The Anternet: a series of ant tubes

Monday, 03 September, 2012

The Anternet: a series of ant tubes

Scientists at Stanford University have discovered that the TCP internet protocol, created in the 1970s, closely mirrors the food-foraging behaviours of a species of ant - behaviours that have existed for millions of years.

Specifically, the researchers found that the way TCP determines how much bandwidth is available for transfer of data is very similar to the way a particular type of harvester ant determines how many foragers to send on a foraging expedition.

The Stanford scientists have cheekily dubbed the phenomena the “anternet”.

Deborah Gordon, a biology professor at Stanford and an ant observer of 20 years, noticed a pattern in the way that a particular species of ant - Pogonomyrmex barbatus - decided when to send out foragers to get more food for the colony.

When consulted on the ant observations, her colleague Balaji Prabhakar, a Stanford computer science professor, soon realised that the behaviour bore remarkable resemblance to the TCP internet protocol.

“This is almost the same as how [internet] protocols discover how much bandwidth is available for transferring a file,” Prabhakar said. “The algorithm the ants were using to discover how much food there is available is essentially the same as that used in the Transmission Control Protocol.”

TCP is obviously quite complex, but generally works as follows: as packets are sent across a network, the receiving machine will send acknowledgements of each packet. If these acknowledgements arrive slower than they are sent, TCP can deduce that there is little bandwidth available and slow down the transmission speed.
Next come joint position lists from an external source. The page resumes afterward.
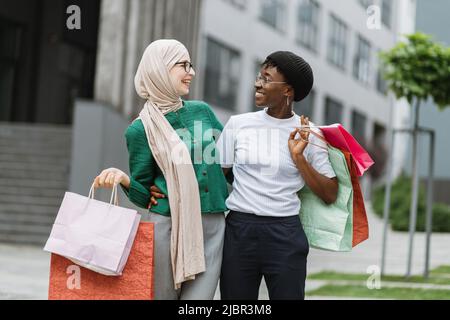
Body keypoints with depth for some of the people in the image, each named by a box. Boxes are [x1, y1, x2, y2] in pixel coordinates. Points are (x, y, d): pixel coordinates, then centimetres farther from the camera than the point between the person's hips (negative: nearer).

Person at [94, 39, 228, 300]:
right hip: (169, 226, -3)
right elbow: (143, 195, 0)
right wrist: (123, 178, -20)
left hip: (213, 228, 3)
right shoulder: (142, 129, -2)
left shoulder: (202, 111, 11)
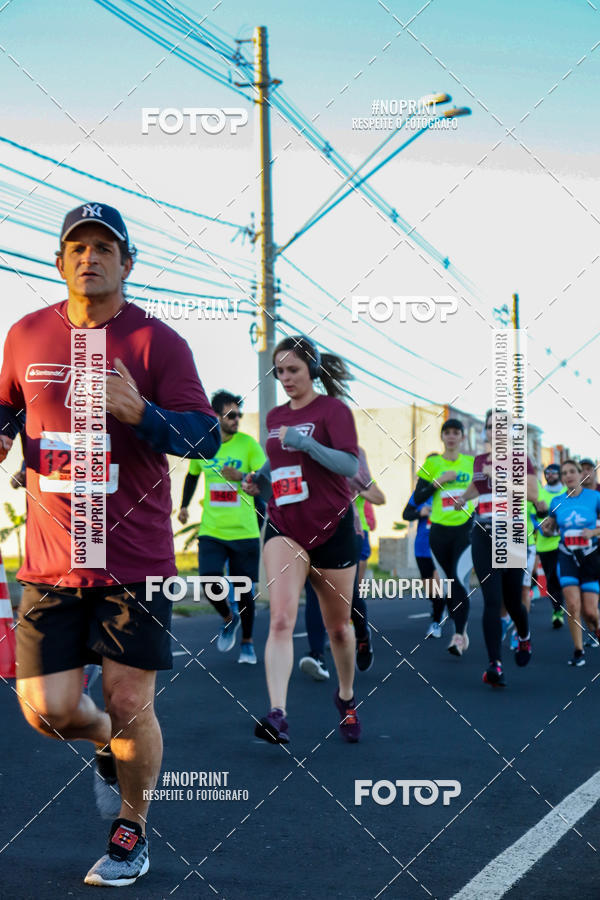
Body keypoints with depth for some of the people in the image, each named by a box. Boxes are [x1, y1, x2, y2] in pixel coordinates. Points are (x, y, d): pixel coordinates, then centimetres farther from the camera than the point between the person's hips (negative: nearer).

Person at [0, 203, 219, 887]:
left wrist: (140, 411, -23)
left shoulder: (156, 341, -3)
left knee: (129, 706, 1)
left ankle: (132, 830, 26)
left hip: (136, 558, -3)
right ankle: (107, 745, 35)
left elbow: (206, 438, -6)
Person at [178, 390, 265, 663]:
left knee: (244, 589, 3)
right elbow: (192, 474, 24)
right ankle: (228, 619, 20)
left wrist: (242, 476, -25)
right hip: (211, 531, 2)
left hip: (244, 531, -1)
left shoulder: (248, 443, -4)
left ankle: (247, 642, 25)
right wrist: (184, 505, 20)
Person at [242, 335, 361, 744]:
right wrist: (261, 480, 7)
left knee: (338, 626, 10)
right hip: (284, 526, 3)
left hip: (331, 527, -3)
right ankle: (278, 715, -26)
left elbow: (351, 465, -16)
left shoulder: (333, 409, -5)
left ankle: (346, 698, 36)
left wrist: (304, 443, -26)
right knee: (281, 620, -17)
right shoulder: (275, 417, 13)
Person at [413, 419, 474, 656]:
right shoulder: (431, 463, 5)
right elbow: (417, 498, 0)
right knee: (451, 582, 11)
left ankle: (459, 636, -18)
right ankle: (461, 629, 27)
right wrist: (439, 481, -11)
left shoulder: (472, 463, 5)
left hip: (466, 529, -2)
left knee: (460, 579, -18)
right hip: (440, 530, 2)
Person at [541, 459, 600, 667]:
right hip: (567, 556, 1)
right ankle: (578, 650, 0)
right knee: (573, 605, -14)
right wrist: (546, 529, -6)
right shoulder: (556, 502, 4)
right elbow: (551, 530, 15)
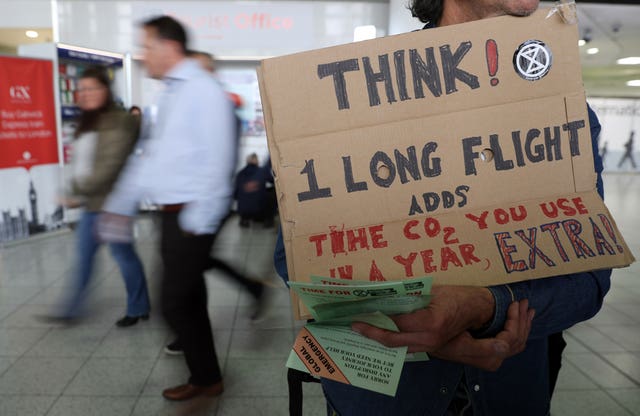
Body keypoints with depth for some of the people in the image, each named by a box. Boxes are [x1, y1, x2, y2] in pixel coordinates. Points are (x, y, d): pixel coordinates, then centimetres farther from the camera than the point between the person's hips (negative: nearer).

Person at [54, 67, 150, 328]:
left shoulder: (118, 123, -14)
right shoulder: (87, 124, 15)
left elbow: (110, 166, -22)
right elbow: (80, 164, 16)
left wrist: (77, 193, -19)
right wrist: (76, 194, 5)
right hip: (92, 203, 9)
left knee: (122, 254, 2)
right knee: (84, 255, 15)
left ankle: (138, 309, 18)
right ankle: (72, 308, 28)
Similarly, if the acknowledgements arrive faster than they are sent, TCP can speed up the process.

Gordon found that the ants exhibit a similar behaviour when searching for food.  Like the rate of packet acknowledgement corresponds to available bandwidth, the rate that ants return to the colony when foraging corresponds to available food.

Once an ant leaves the nest, it will spend some time searching for the seeds the ants feed on. If ants return at a high rate, more ants will leave to continue foraging. But if ants return without food, the ants will leave on foraging expeditions at a slower rate, or even stop attempting to forage.

Following their conversations, Prabhakar created an algorithm - influenced by TCP - to predict foraging behaviour, based on available food. According to Stanford, “The TCP-influenced algorithm almost exactly matched the ant behaviour found in Gordon’s experiments.”

“Ants have discovered an algorithm that we know well, and they’ve been doing it for millions of years,” Prabhakar said.

The researchers also noticed several other similarities between TCP and foraging behaviour in ants - more details are available at the Stanford website.

Gordon believes that further analysis of ant behaviour could lead to better network design.

“Ants have evolved ways of doing things that we haven’t thought up, but could apply in computer systems. Computationally speaking, each ant has limited capabilities, but the collective can perform complex tasks.

“So ant algorithms have to be simple, distributed and scalable - the very qualities that we need in large engineered distributed systems,” she said.